Sorria (2022) se aceita como obra de terror e faz do gênero um destino incontornável
Filme de Parker Flinn subverte ideia dominante no cinema de trauma contemporâneo
Desde a época de A Bruxa, a grande maioria do produzido por Hollywood em termos de terror tem o trauma como elemento basilar. São filmes nos quais o trauma é o gatilho para que a magia aconteça e o suspense seja convertido em terror. É o portal que traz ao mundo físico os demônios, monstros e fantasmas da fantasia. Isso não é necessariamente ruim, mas muitas vezes é um mecanismo cínico de cineastas covardes que querem flertar com o terror sem ter a coragem de mergulhar a narrativa no gênero. Querem o reconhecimento do “cinema sério”, do drama “maduro”.
E é justamente sobre essa divisão entre o trauma real e o pesadelo fantástico que Sorria (2022) constrói suas bases. A psicóloga que testemunha um suicídio e passa a ser perseguida pelo demônio (ou entidade) dos sorrisos. Desde o começo já sabemos que a situação é real, assim como a Rose aos poucos também entende. Só que ninguém acredita nela e não há muito o que fazer para provar. O filme tem uma estrutura bem similar a do Chamado do Gore Verbinski, com a diferença de que a fita da Samara trazia efeitos mais rápidos em suas vítimas, permitindo à Rachel convencer o ex-namorado de que a maldição é real e assim ter amparo para lidar com a situação.
Aqui, há um cuidado geral para que Rose não se sinta tratada como louca, mas é algo inevitável em virtude do contexto. Afinal, só ela vê a maldição, só ela vê o demônio. A protagonista sabe o que é real, mas não tem recursos para provar isso para os outros. Só que o filme não se sustenta só por isso. Sorria apresenta duas soluções possíveis: uma solução digna do cinema de horror e uma digna dos filmes covardes da leva mais recente do gênero. Rose descobre que a única maneira de encerrar a maldição é tirando uma vida e criando o trauma em outra pessoa — e portanto, entrando de cabeça no terror. O que ela escolhe, em vez disso, é enfrentar o próprio trauma em uma busca pelo expurgo dos demônios pessoais (o suicídio da mãe) — a solução covarde, que resolve sua narrativa a partir do real, e não do fantástico.
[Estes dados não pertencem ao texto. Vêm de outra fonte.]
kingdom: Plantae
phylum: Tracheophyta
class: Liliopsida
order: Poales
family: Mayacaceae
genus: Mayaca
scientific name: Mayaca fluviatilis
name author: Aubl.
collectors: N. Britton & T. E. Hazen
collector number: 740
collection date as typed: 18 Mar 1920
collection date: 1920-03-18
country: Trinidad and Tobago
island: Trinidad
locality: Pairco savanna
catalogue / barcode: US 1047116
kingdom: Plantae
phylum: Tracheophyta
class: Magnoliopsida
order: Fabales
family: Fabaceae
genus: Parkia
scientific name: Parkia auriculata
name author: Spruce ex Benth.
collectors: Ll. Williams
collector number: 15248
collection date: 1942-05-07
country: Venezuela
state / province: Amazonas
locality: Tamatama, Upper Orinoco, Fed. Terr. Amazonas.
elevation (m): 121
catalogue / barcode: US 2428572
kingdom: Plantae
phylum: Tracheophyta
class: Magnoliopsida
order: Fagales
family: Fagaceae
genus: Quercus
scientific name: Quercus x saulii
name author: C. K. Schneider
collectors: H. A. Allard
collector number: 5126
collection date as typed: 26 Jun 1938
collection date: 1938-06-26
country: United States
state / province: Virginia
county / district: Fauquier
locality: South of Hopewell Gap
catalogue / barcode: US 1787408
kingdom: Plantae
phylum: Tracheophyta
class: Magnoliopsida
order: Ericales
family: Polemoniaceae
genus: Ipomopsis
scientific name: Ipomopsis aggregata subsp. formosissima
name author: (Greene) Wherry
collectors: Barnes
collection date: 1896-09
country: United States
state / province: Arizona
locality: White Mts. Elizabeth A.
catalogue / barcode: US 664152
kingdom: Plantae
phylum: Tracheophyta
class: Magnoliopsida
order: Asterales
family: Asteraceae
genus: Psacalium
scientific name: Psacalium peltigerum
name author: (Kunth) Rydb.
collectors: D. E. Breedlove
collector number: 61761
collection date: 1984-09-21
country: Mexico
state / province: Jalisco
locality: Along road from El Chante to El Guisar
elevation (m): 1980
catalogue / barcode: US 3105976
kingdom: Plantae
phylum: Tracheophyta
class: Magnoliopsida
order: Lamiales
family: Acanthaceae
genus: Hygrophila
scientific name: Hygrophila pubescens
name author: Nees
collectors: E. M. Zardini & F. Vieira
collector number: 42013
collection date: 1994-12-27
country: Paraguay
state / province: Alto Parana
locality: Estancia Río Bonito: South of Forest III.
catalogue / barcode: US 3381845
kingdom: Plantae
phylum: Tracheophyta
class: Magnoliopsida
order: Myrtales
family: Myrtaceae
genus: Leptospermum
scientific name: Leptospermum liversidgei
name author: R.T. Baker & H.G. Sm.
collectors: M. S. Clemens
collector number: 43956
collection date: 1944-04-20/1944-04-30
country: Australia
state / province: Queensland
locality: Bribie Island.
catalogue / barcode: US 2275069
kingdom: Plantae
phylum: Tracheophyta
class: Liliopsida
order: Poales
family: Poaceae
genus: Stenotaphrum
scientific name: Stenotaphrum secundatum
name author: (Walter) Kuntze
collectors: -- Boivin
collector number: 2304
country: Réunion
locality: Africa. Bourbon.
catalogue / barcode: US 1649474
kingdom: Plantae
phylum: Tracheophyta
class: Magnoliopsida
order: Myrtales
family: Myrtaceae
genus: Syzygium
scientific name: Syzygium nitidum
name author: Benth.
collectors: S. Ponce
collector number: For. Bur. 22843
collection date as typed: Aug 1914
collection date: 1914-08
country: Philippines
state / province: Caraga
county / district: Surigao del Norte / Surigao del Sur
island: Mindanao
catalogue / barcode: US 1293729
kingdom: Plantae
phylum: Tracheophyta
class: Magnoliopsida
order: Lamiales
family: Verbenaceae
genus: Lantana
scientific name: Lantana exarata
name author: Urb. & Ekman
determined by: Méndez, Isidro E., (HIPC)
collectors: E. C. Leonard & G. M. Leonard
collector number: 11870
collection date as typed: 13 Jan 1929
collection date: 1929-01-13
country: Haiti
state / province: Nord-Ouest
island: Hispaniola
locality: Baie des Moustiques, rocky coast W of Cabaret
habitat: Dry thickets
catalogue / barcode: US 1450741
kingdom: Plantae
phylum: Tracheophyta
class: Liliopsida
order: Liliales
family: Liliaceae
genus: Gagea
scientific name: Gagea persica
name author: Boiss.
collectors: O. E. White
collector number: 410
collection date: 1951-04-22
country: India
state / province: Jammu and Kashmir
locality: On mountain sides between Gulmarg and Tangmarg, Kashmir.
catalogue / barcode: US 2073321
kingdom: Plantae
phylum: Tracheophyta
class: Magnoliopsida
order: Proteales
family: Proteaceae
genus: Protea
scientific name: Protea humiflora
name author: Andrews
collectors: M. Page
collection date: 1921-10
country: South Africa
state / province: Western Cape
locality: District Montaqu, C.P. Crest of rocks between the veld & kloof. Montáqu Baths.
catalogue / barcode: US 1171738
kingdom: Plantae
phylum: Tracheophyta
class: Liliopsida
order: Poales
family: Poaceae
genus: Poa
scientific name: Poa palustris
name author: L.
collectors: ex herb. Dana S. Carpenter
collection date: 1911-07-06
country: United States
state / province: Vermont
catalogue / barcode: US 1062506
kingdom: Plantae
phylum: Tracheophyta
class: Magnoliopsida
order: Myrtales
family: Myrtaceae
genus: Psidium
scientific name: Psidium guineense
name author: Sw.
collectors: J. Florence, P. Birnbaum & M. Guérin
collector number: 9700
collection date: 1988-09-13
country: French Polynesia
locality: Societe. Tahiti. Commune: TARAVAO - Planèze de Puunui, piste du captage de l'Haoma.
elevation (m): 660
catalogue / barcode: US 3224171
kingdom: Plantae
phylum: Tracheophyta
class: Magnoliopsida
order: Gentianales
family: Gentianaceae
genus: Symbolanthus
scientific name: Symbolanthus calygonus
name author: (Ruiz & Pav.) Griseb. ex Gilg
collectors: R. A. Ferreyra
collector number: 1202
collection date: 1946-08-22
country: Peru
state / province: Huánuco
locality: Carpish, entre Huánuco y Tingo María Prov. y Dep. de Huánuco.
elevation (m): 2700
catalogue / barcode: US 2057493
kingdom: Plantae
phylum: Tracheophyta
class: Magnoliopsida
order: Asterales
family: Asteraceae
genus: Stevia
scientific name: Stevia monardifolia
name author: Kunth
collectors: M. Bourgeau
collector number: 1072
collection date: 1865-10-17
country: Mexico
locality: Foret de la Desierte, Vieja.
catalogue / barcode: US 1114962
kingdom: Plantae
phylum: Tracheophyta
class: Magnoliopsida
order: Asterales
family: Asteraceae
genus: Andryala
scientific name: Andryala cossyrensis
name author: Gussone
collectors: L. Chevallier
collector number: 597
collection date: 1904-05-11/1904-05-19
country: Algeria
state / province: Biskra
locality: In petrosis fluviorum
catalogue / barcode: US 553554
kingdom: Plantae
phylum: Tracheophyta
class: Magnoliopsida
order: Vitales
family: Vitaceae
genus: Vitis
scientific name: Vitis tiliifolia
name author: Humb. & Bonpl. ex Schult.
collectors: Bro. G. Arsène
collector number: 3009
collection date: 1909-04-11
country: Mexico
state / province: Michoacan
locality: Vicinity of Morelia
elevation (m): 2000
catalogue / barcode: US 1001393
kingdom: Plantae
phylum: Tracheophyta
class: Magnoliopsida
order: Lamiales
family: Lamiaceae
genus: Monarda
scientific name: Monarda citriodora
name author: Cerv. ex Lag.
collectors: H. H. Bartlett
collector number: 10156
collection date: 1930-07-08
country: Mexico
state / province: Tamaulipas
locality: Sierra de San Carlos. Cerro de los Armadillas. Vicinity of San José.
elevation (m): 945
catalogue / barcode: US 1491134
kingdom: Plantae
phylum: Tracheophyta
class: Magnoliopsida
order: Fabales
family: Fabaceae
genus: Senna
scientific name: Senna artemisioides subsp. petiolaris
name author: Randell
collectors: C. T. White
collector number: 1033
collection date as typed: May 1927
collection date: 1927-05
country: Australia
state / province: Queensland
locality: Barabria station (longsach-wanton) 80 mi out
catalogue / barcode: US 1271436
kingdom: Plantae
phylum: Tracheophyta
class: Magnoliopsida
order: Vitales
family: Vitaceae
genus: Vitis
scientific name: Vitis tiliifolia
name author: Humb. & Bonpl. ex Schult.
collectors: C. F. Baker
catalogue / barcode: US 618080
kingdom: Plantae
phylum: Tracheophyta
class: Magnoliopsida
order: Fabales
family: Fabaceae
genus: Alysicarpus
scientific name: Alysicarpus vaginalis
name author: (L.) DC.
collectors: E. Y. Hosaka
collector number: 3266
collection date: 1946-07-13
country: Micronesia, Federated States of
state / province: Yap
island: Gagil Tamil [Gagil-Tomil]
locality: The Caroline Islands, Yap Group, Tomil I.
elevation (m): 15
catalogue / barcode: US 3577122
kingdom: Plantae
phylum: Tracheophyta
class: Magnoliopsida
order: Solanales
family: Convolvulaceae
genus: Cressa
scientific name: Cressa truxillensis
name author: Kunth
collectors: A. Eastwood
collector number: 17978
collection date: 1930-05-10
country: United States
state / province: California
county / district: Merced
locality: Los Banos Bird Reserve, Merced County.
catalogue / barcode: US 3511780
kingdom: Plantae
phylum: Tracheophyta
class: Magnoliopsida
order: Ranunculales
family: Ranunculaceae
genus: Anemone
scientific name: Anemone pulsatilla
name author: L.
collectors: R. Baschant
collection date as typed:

No fim, o terror se manifesta e continua vivo porque Rose escolhe o expurgo pessoal e, em vez de ser recompensada, é punida por sua decisão. A única forma de se exorcizar um demônio de um filme de terror é aceitando o gênero, é abraçando a violência e a escatologia, a estilização. É a recusa da racionalização e do moralismo. Os demônios não existem só na mente de Rose, eles de fato não são uma mera projeção de seus traumas. Os monstros são corpos reais que vão chegar e destroçá-la.
Por mais que, no começo do filme, Parker Finn filme Sorria de maneira que essa presença demoníaca pareça algo que sustenta certa distancia, que existe muito mais no imaginário de Rose do que no real — os jogos de câmera revelando pessoas nos cantos, presenças que atravessam a personagem e por aí vai —, no fim do dia, tudo é real, tudo se manifesta e consuma o pesadelo. A maldição persiste porque Rose se recusa a encarar a realidade dela e, assim, o terror triunfa por Parker Finn torná-lo incontornável.
Por mais que não haja nada exatamente novo e visualmente inovador em Sorria, o terror de Parker Flinn não só executa muito bem o que propõe, como também opera como contraponto ao terror de trauma costumeiro, que recusa a fantasia e os demônios em prol de uma aspiração de realismo bastante estéril e um tanto quanto infantil. O trauma pode ser a origem e até o fim da maldição, mas seus desdobramentos e sua única solução possíveis são aceitar o terror e jogar o jogo do gênero.